Here is a code example, really just an outline; but with luck it is useful for you.
set.seed(123)
id<- seq(1:600)
lon <- rnorm(600, 88.5, 0.125)
lat <- rnorm(600, 22.4, 0.15)
demand <- round(rnorm(600, 40, 20))
df<- data.frame(id, lon, lat, demand)
Fix a number of clusters, k.
k <- 5
Start with kmeans and plot the solution.
par(mfrow = c(1, 3))
km <- kmeans(cbind(df$lat, df$lon), centers = k)
cols <- hcl.colors(n = k, "Cold")
plot(df$lon,
df$lat,
type = "p", pch = 19, cex = 0.5,
main = "kmeans")
for (i in seq_len(k)) {
lines(df$lon[km$cluster == i],
df$lat[km$cluster == i],
type = "p", pch = 19,
col = cols[i])
}
Now a Local Search. I use an implementation in package NMOF
(which I maintain).
library("NMOF")
## a random initial solution
x0 <- sample(1:k, length(id), replace = TRUE)
X <- as.matrix(df[, 2:3])
The objective function: it takes a partition x
and computes the sum of distances, for all clusters.
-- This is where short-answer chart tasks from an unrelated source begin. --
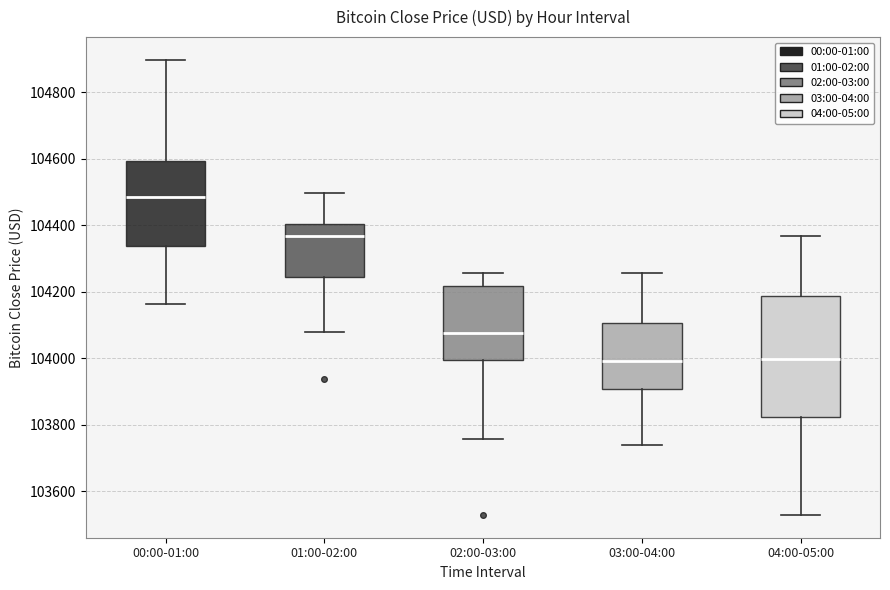

Comparing the boxes themselves (not the whiskers), which one is the tallest?

04:00-05:00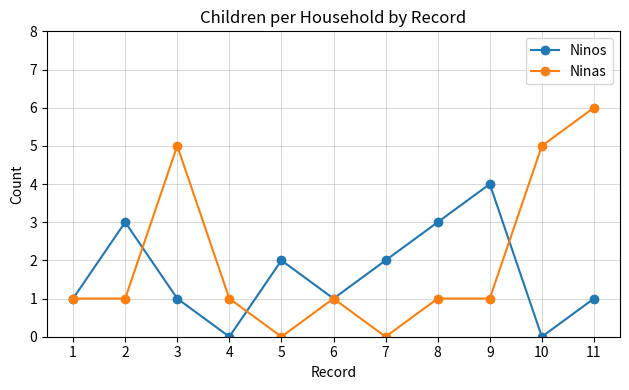

What is the difference between the second highest and minimum values in the Ninos series?

3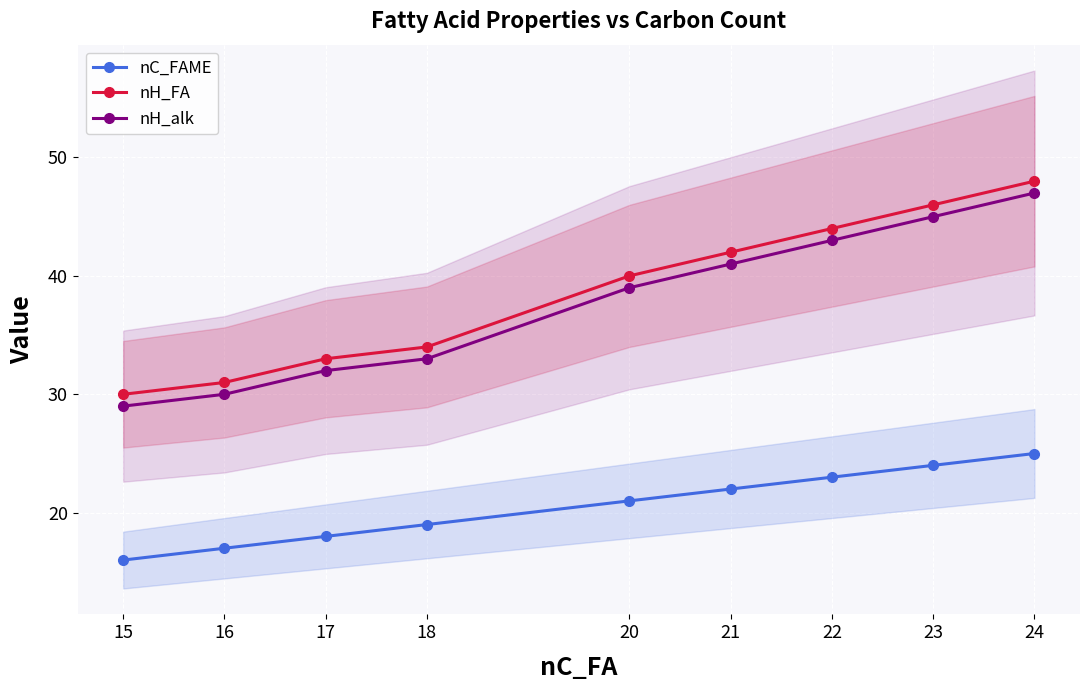

What is the spread (max minus min) of values at 21?

20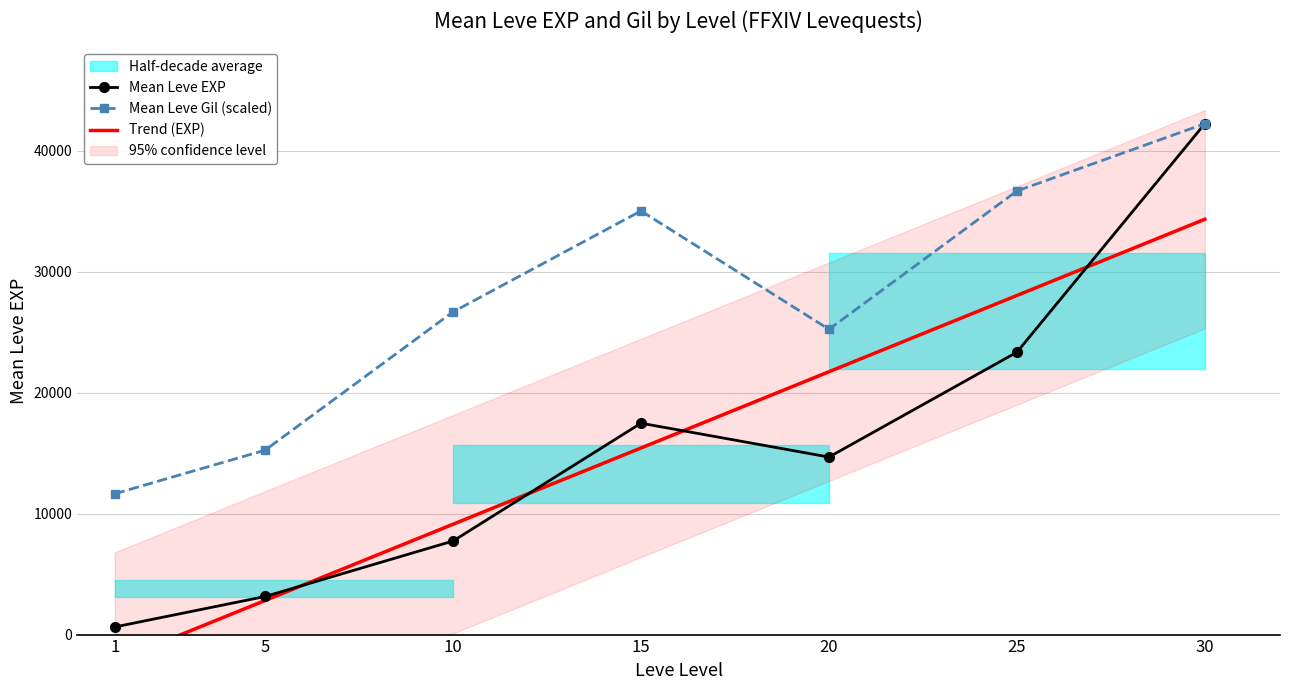

Is the value of Mean Leve EXP at 15 greater than the value of Mean Leve Gil (scaled) at 30?

No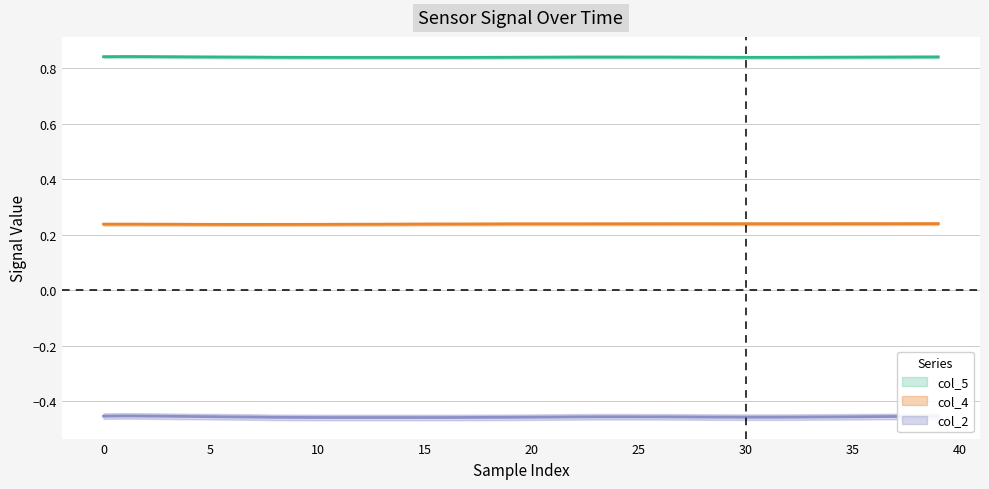

Rank the series at 28 from lowest to highest value.

col_2, col_4, col_5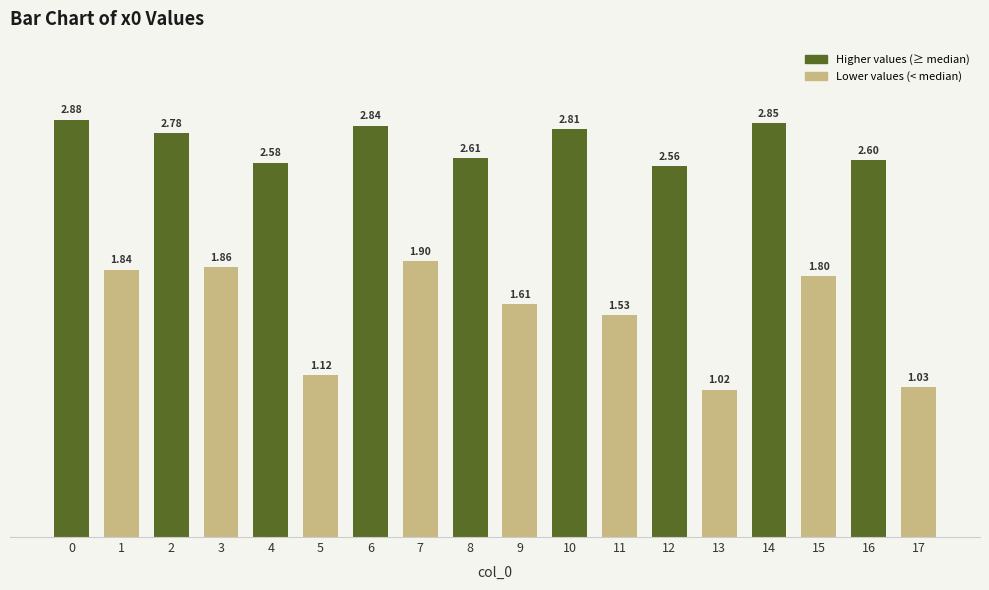

What is the value of the 5th bar from the left?

2.6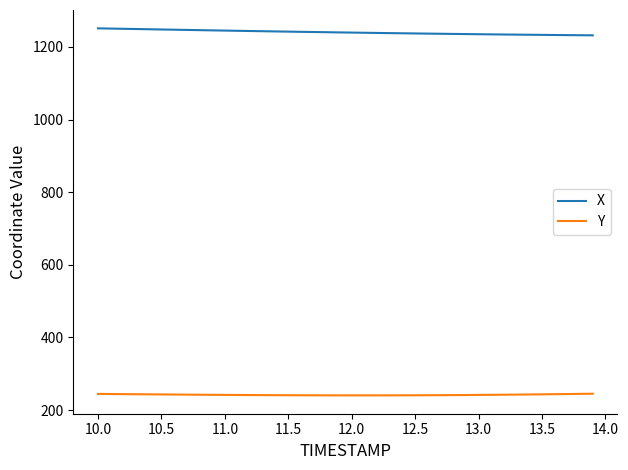

True or false: Y and X intersect in this chart.

False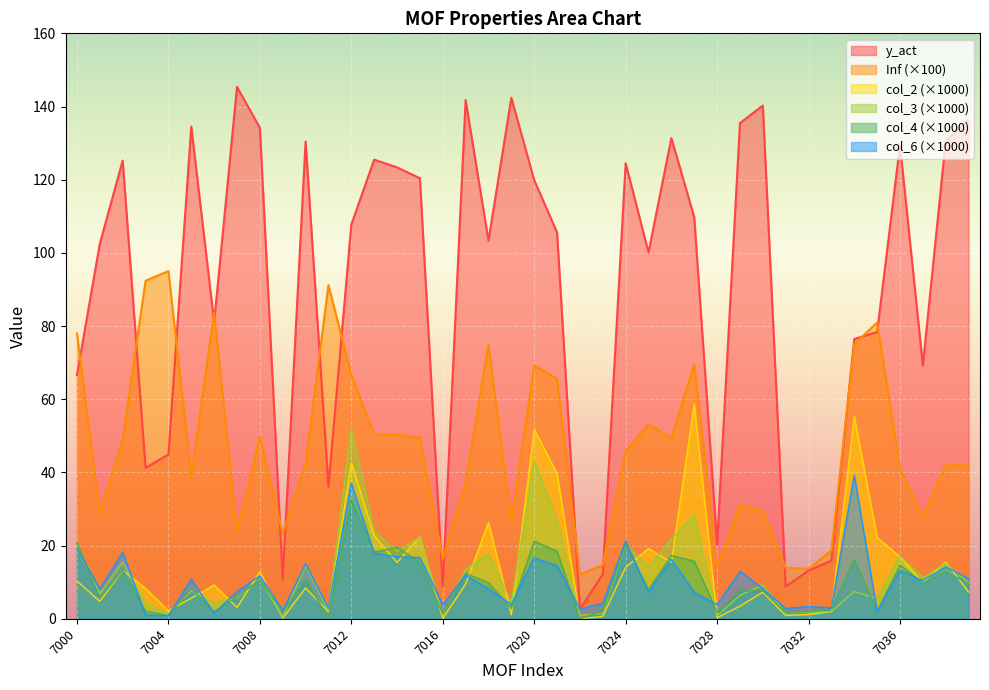

At which category does 6 reach its first local valley?

7001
sum_diff <- function(x, X, k, ...) {
groups <- seq_len(k)
d_centre <- numeric(k)
for (g in groups) {
centre <- colMeans(X[x == g, ], )
d <- t(X[x == g, ]) - centre
d_centre[g] <- sum(sqrt(colSums(d * d)))
}
sum(d_centre)
}
The neighbourhood function: it takes a partition and moves
one row into another cluster.
nb <- function(x, k, ...) {
groups <- seq_len(k)
x_new <- x
p <- sample.int(length(x), 1)
g_ <- groups[-x_new[p]]
x_new[p] <- g_[sample.int(length(g_), 1)]
x_new
}
Run the Local Search. I actually use a method called Threshold Accepting, which is based on Local Search, but can move away from local minima. See ?NMOF::TAopt
for references on that method.
sol <- TAopt(sum_diff,
list(x0 = x0,
nI = 20000,
neighbour = nb),
X = as.matrix(df[, 2:3]),
k = k)
Plot the solution.
plot(df$lon,
df$lat,
type = "p", pch = 19, cex = 0.5,
main = "Local search")
for (i in seq_len(k)) {
lines(df$lon[sol$xbest == i],
df$lat[sol$xbest == i],
type = "p", pch = 19,
col = cols[i])
}
Now, one way to add a capacity constraint. We start with a feasible solution.
## CAPACITY-CONSTRAINED
max.demand <- 6600
all(tapply(df$demand, x0, sum) < max.demand)
## TRUE
The constraint is handled in the neighbourhood. If the new solution exceeds the capacity, it is discarded.
nb_constr <- function(x, k, demand, max.demand,...) {
groups <- seq_len(k)
x_new <- x
p <- sample.int(length(x), 1)
g_ <- groups[-x_new[p]]
x_new[p] <- g_[sample.int(length(g_), 1)]
## if capacity is exceeded, return
## original solution
if (sum(demand[x_new == x_new[p]]) > max.demand)
x
else
x_new
}
Run the method and compare the results.
sol <- TAopt(sum_diff,
list(x0 = x0,
nI = 20000,
neighbour = nb_constr),
X = as.matrix(df[, 2:3]),
k = k,
demand = df$demand,
max.demand = max.demand)
plot(df$lon,
df$lat,
type = "p", pch = 19, cex = 0.5,
main = "Local search w/ constraint")
for (i in seq_len(k)) {
lines(df$lon[sol$xbest == i],
df$lat[sol$xbest == i],
type = "p", pch = 19,
col = cols[i])
}
all(tapply(df$demand, sol$xbest, sum) < max.demand)
## TRUE

This is really just an example and could be improved. For instance, the objective function here recomputes the distance of all groups, when it would only need to look at the changed groups.